Am Monatsersten wird die Armut sichtbar
Am Monatsersten wird das alles sichtbar: Eshowe quillt über vor Menschen, die aus dem Umland anreisen, um ihre staatliche Renten abzuholen. Vor Geldautomaten bilden sich Schlangen von hunderten Metern, quer durch die Stadt – ein trauriges Zeugnis der Ungleichheit. Teilweise warteten die Menschen den kompletten Tag, um ihr spärlich gefülltes Konto zu plündern. In Supermärkten herrscht Hochbetrieb, auch liquor shops verzeichnen Rekordeinnahmen. Den Luxus, Geld zu sparen, kann sich niemand leisten – es gibt immer Familie, Freunde, Nachbarn, die Unterstützung brauchen. Die afrikanische ubuntu-Kultur (etwa: Jeder ist Teil eines Ganzen) zwingt viele Südafrikaner, nicht nur sich selbst, sondern auch die Menschen um einen herum zu versorgen. Leans Nanny zum Beispiel gibt die Hälfte ihres Lohns ab, um die Ausbildung ihres Bruders zu bezahlen.
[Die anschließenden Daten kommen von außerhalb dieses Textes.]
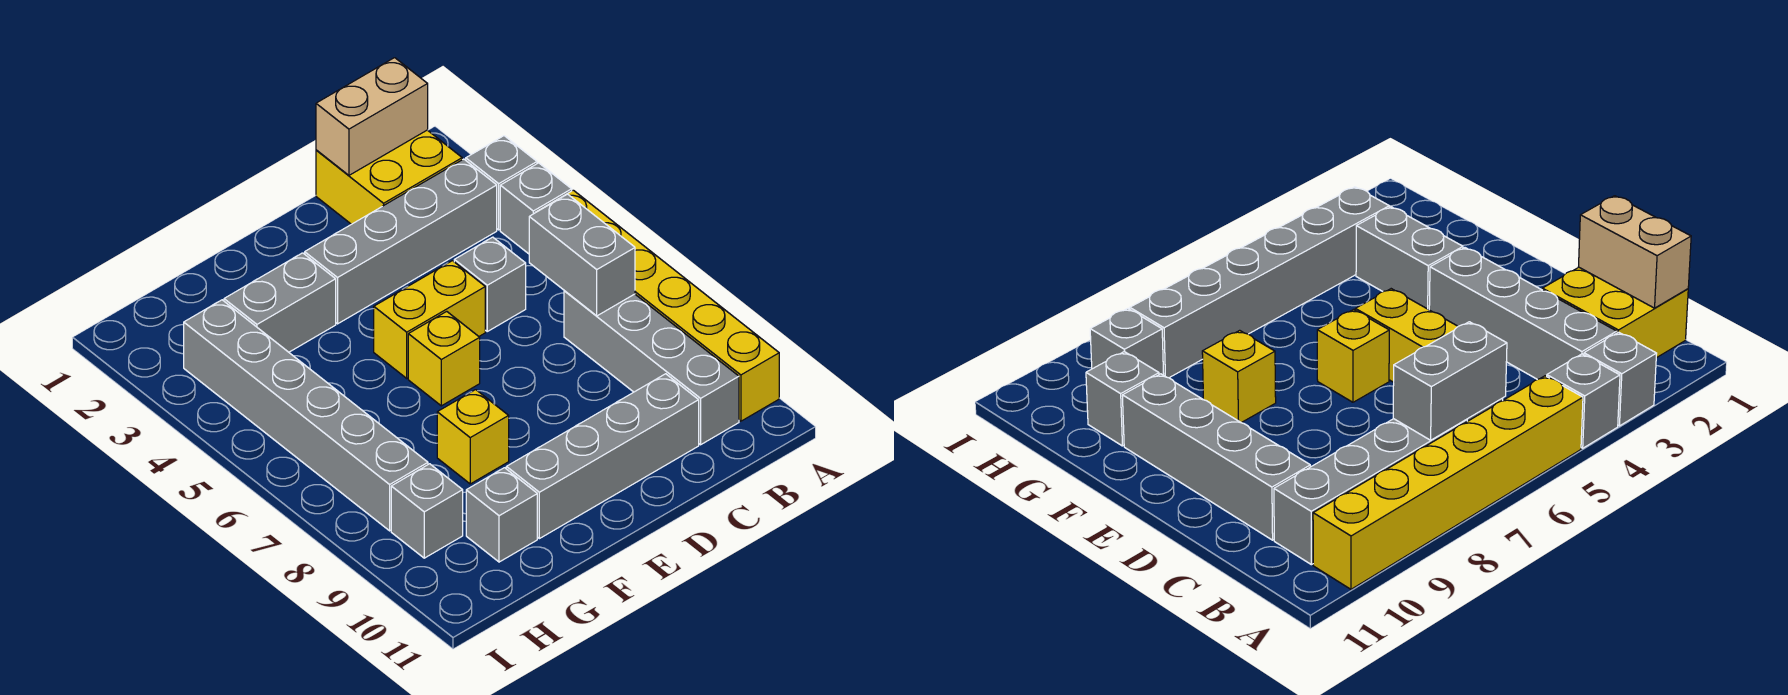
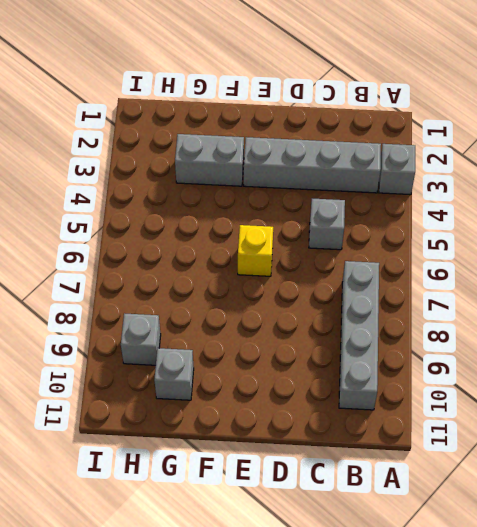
none -> grey brick A4 level 1
none -> yellow brick A5:A10 level 1
none -> yellow brick B1:C2 level 1

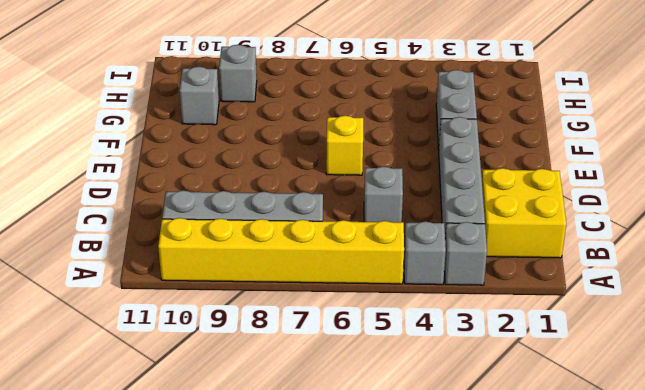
none -> grey brick C10:F10 level 1
none -> yellow brick D5:E5 level 1
none -> yellow brick F8 level 1

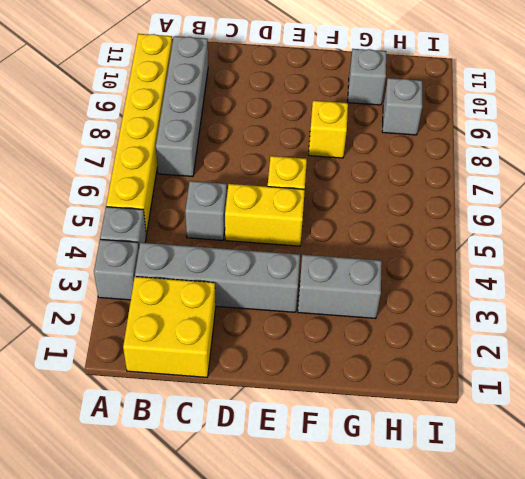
none -> grey brick C10:F10 level 1
none -> grey brick H3:H8 level 1
none -> tan brick B1:C1 level 2

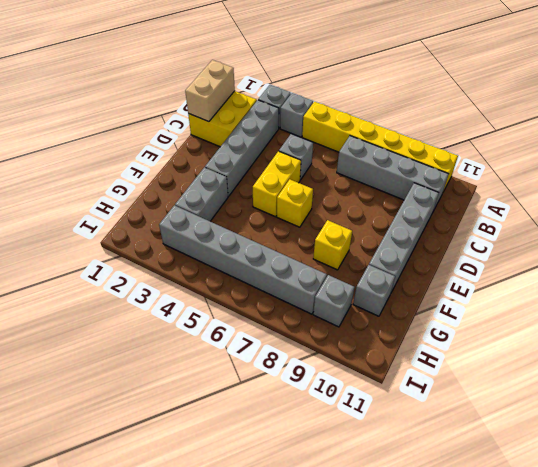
none -> grey brick B6:B7 level 2

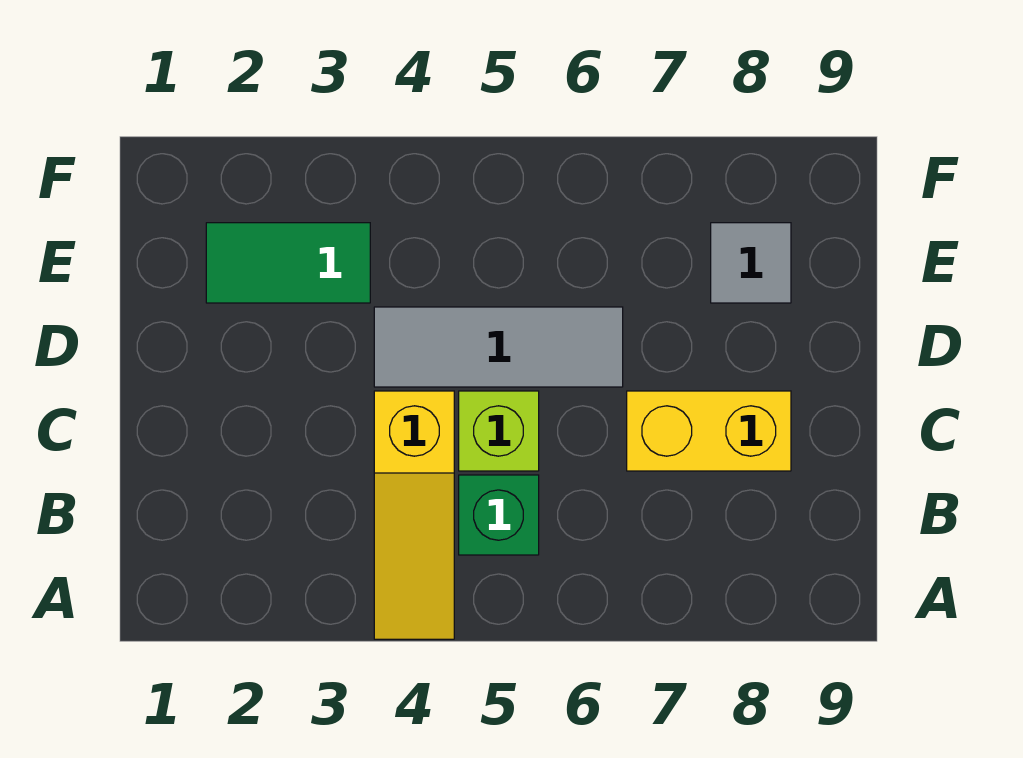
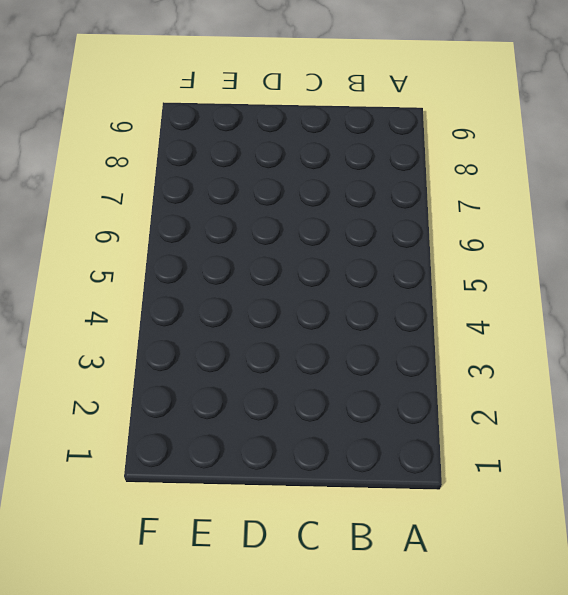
none -> yellow slope A4:C4 level 1 top C
none -> green brick B5 level 1

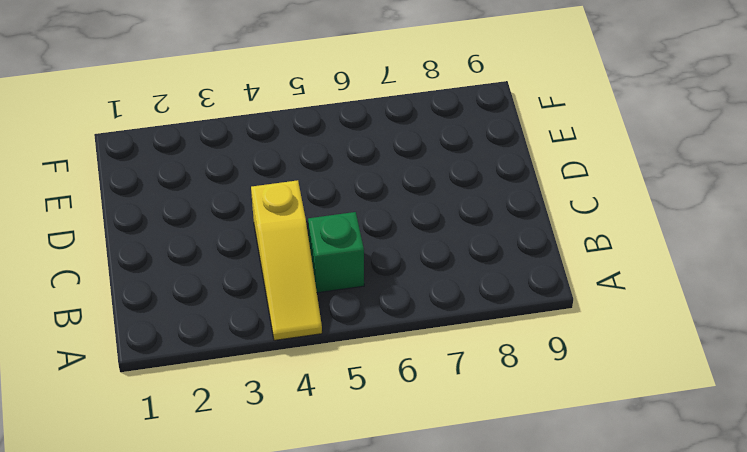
none -> lime brick C5 level 1
none -> yellow brick C7:C8 level 1

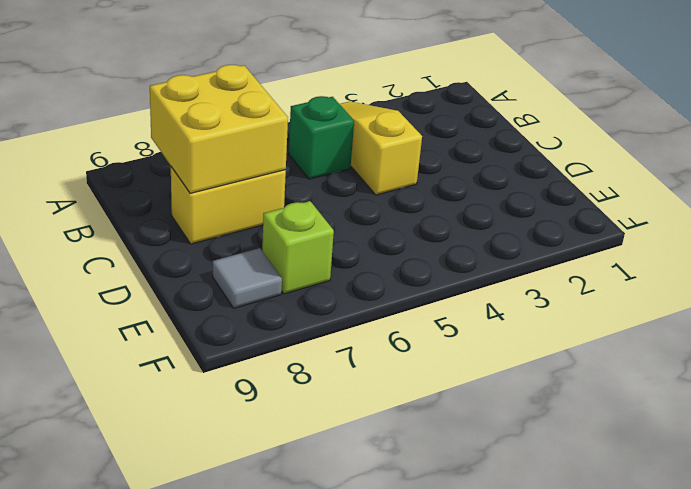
yellow brick B7:C8 level 2 -> none
lime brick E7 level 1 -> lime brick C5 level 1
none -> grey tile D4:D6 level 1
none -> green tile E2:E3 level 1

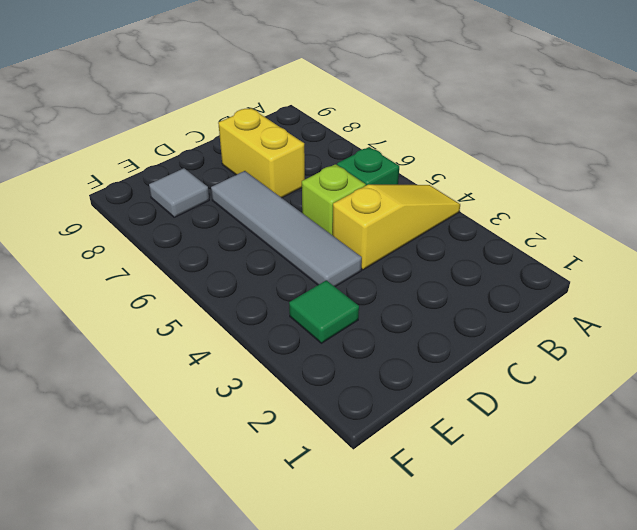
grey tile D4:D7 level 1 -> grey tile D4:D6 level 1
green tile E3 level 1 -> green tile E2:E3 level 1

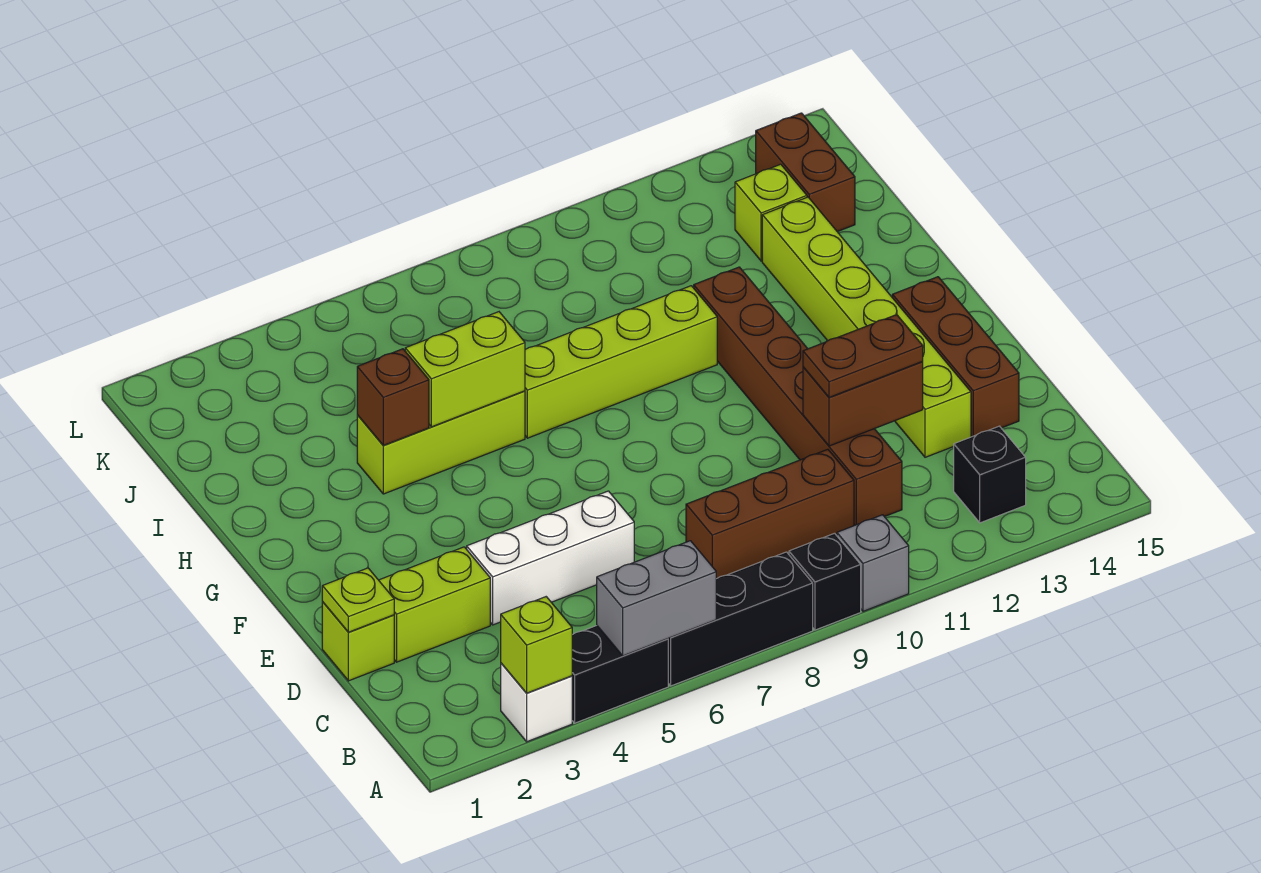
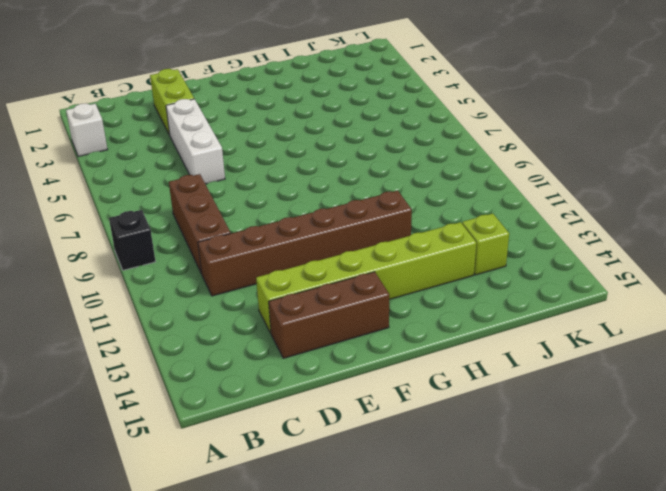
none -> black brick A4:A5 level 1
none -> black brick A6:A8 level 1
none -> grey brick A10 level 1

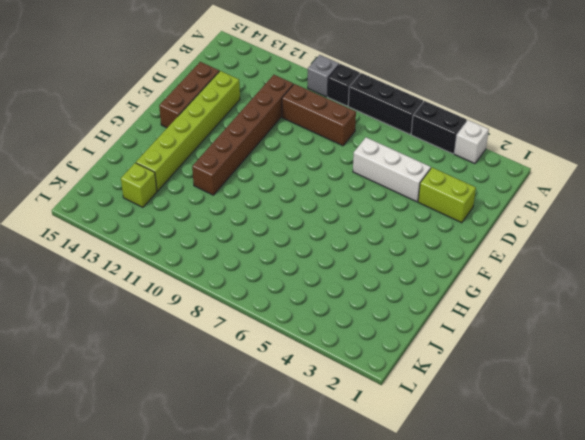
none -> black brick B13 level 1
none -> lime brick D1 level 1
none -> lime brick H4:H6 level 1

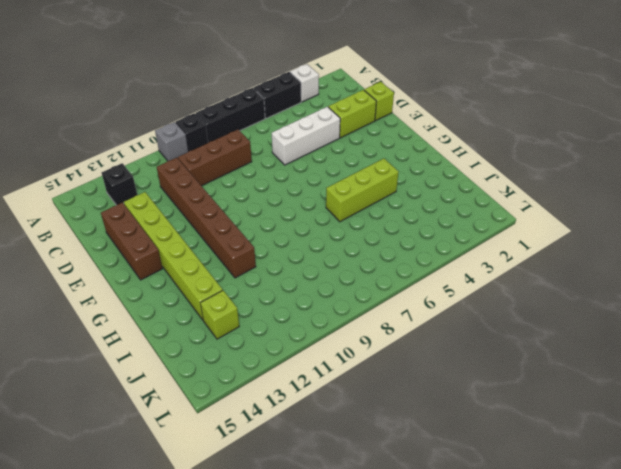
none -> lime brick H7:H10 level 1
none -> brown brick J14:K14 level 1
none -> lime brick A3 level 2

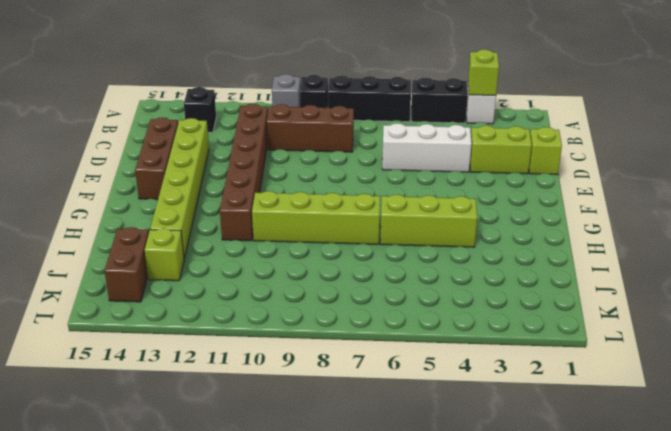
none -> grey brick A5:A6 level 2
none -> lime plate D1 level 2
none -> brown brick D11:D12 level 2

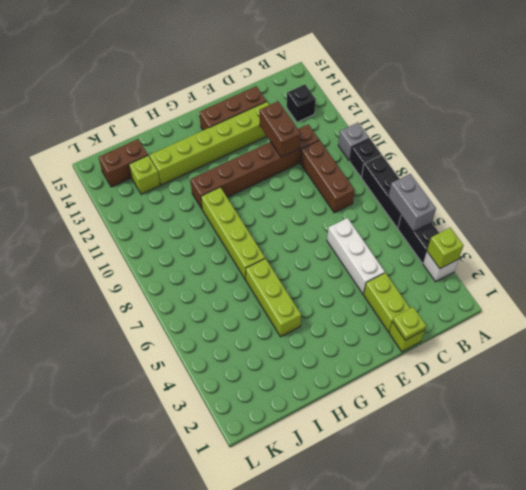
none -> brown brick H4 level 2
none -> lime brick H5:H6 level 2
none -> brown plate D11:D12 level 3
Außer ihrer Mutter ist sie die Einzige, die Arbeit hat.
So stehen wir jeden Tag vor schwierigen Entscheidungen. Wen nehmen wir im Auto mit? Welche Familie, welche Bekannten unterstützen wir? Wie oft gibt man dem Jungen mit den zerrissenen Kleidern ein paar Münzen? Kauft man seine Lebensmittel auf der Strasse, um die Leute vom Land zu unterstützen? Manchmal ist es schwer, mit den Herausforderungen zwischen den Welten zu leben. Man stumpft ab gegen Bettler und Obdachlose, Parkplatzwächter und Autowäscher, die auf der Suche nach ein paar Münzen am liebsten bei Menschen mit weisser Haut die Hand aufhalten. Man muss es sogar, denn es ist nie genug. In Mbongolwane kennt uns inzwischen jeder, wir werden für unsere Arbeit geachtet und mit einem Lächeln begrüßt. Anderswo sind wir nur Menschen mit weißer Haut, die Geld haben. Dann ist es schwieriger.